By contrast, France’s finances were in good order. Charles VII’s officials had reintroduced the special taxes levied at the end of John II’s reign and were collecting them with a fair degree of success. Further, the rich merchant and tax-farmer, Jacques Coeur, was the King’s
argentier—
pay—master of the household—and could supply unlimited liquid cash. Indeed Coeur had amassed sufficient capital to finance campaigns on a truly vast scale.

Charles was already spending large sums on military reform, raising a standing army. In 1445 an edict established fifteen companies of 100 ‘lances’, each lance a unit of six men—a man-at-arms, two archers and three armed supernumeraries. By 1446 Charles had twenty such companies. Someone who saw them marvelled how ‘the men-at-arms were all armed with good cuirasses, armour for their limbs, swords and sallets [light helmets] and most of the sallets were adorned with silver’. The most radical innovation was that the troops were kept on in peace-time and not, as hitherto, dismissed at the end of every short period of hostilities. A real attempt was made to enforce some sort of discipline and to stop the men from living off the country and from levying the
pâtis,
and they were paid regularly every month. In 1448 another edict ordered the raising of 8,000 ‘franc-archers’ ; every parish had to contribute and equip a crossbowman or archer. Such troops were only paid in wartime but were exempt from taxes in time of peace. Charles also spent much money on artillery and acquired a remarkable master gunner, a Maître Jean Bureau, whom he commissioned to modernize his cannon. Previously the English system of indentured soldiers under contract had produced a professional fighting force infinitely superior to the undisciplined levies of France. But now the odds were in favour of the French with this new, full-time, properly paid army.

Above all the French King himself had at last matured. His natural astuteness and flexibility had been reinforced by an implacable determination. He became a good organizer and a subtle politician, ruthless and unscrupulous, with a nice talent for espionage and bribery—from the early 1440s he had in his pay carefully selected seigneurs in Normandy and Guyenne.

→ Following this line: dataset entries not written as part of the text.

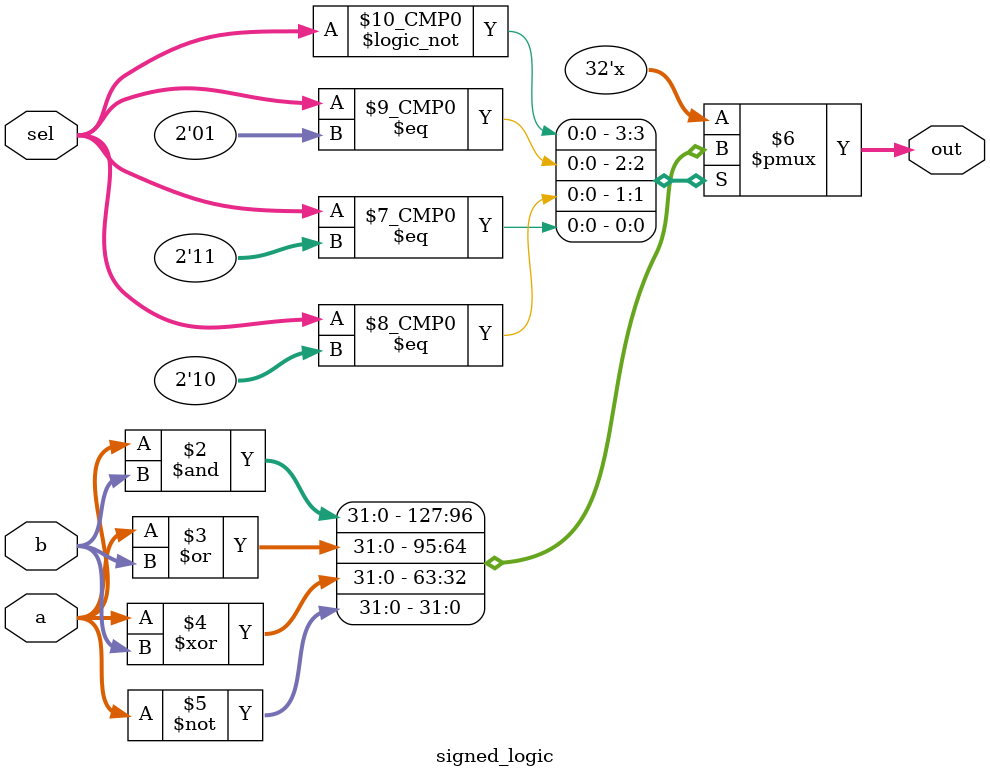
<source format=v>
`timescale 1ns / 1ps
module signed_logic(input wire signed [31:0]a,b,input wire [1:0]sel,output reg signed [31:0]out);
    always@(*)begin
        out=32'sd0;
        case(sel)
            2'b00: out=a&b;
            2'b01: out=a|b;
            2'b10: out=a^b;
            2'b11: out=~a;
            default: out=32'sd0;
        endcase
    end
endmodule

</source>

Despite the truce Somerset used the troops evacuated from Maine to seize two Breton fortresses. When King Charles remonstrated, he was told that Brittany was an English fief. Somerset, or perhaps Suffolk behind his back, then commissioned an Aragonese mercenary, François de Surienne (who rather surprisingly was a Knight of the Garter) to take his
écorcheurs
to seize and sack the prosperous Breton town of Fougères in March 1449. The truce had been broken, but what made the French particularly angry was the constant English pressure on the Duke of Brittany to abandon his alliance with France.

On 31 July 1449 Charles VII sent 30,000 troops into Normandy. They attacked from three directions—north, south and east. Instead of at least trying to concentrate his scattered handfuls of ill-paid, mutinous soldiers, Somerset left them in a score of garrisons and told them to hold on for as long as possible. Yet as he himself had reported that because of inadequate maintenance most English strongpoints ‘though they were stuffed with men and ordnance, they be so ruinous that they be unable to be defended’. In the north Pont-Audemer, Pont-l’Evêque and Lisieux had fallen by mid-August ; in the centre Verneuil, Mantes, Vernon and Argentan by early October; and in the south Coutances, Carentan, Saint-Lô and Valognes. Some commanders, especially the native Normans, opened their gates to the French without any attempt at resistance.